If the gun-control crowd had an ounce of honesty and integrity, they would forthrightly admit that their goal is to outlaw all firearms and confiscate them. Then they would straightforwardly propose--and work to get ratified--an Amendment which repeals the Second Amendment. But they know the American people would never vote to abrogate a part of the Bill of Rights. So they prefer the incremental, "boiled frog" approach--achieving by stealth and gradualism what they cannot obtain openly. To call this strategy "dishonest" is an understatement.
And so was your contribution in Post #7, Boris!
Sorry.
--Boris
Stay Safe !
I believe that many of the people who fear guns in the hands of others do so because they do not trust themselves.

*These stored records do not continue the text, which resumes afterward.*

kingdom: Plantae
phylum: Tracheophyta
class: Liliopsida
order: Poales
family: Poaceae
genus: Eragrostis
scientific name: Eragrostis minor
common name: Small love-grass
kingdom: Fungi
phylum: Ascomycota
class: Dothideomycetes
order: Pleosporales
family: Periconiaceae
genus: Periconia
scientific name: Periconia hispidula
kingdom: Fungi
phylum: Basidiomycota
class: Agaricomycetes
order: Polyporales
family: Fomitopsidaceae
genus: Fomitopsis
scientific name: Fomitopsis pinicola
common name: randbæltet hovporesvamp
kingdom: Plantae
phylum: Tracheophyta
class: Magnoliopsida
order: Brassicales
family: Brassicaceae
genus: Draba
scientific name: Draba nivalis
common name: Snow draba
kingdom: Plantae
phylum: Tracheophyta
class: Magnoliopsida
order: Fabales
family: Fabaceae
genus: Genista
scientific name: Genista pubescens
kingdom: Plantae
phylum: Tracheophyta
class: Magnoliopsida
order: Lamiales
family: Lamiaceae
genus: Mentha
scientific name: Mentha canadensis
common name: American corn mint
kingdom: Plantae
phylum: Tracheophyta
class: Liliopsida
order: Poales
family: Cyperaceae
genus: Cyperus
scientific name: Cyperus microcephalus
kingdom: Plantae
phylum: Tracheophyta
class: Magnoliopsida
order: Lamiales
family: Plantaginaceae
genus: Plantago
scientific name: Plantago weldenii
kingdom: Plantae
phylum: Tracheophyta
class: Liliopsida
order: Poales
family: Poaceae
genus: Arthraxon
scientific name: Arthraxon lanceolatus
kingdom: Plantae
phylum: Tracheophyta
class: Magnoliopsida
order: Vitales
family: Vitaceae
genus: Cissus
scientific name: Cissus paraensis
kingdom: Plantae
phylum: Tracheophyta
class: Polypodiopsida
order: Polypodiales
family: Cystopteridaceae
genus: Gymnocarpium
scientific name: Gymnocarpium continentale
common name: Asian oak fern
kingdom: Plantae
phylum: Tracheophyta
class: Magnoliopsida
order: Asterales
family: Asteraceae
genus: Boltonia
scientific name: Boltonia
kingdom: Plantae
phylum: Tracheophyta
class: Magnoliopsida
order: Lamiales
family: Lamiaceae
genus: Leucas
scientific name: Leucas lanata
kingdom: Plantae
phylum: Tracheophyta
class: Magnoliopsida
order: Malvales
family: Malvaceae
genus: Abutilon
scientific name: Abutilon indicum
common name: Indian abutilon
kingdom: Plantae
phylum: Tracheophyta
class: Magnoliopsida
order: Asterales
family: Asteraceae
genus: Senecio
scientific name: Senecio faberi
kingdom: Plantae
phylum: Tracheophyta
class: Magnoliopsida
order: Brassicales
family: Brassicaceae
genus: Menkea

Having never shot a gun the probably think pulling the trigger is like using a remote to change channels. I tend to think that if somebody took them out shooting and had them blast away a couple of full soda cans or milk cartons -- preferable over paper targets -- that they'd respect the power of a gun and assessment of themselves. (I grew up way out in the country and that's how I learned.) There's a tremendous amount of power in one person's hands and once they experience the impact it has on them they'd learn a new degree of respect for themselves.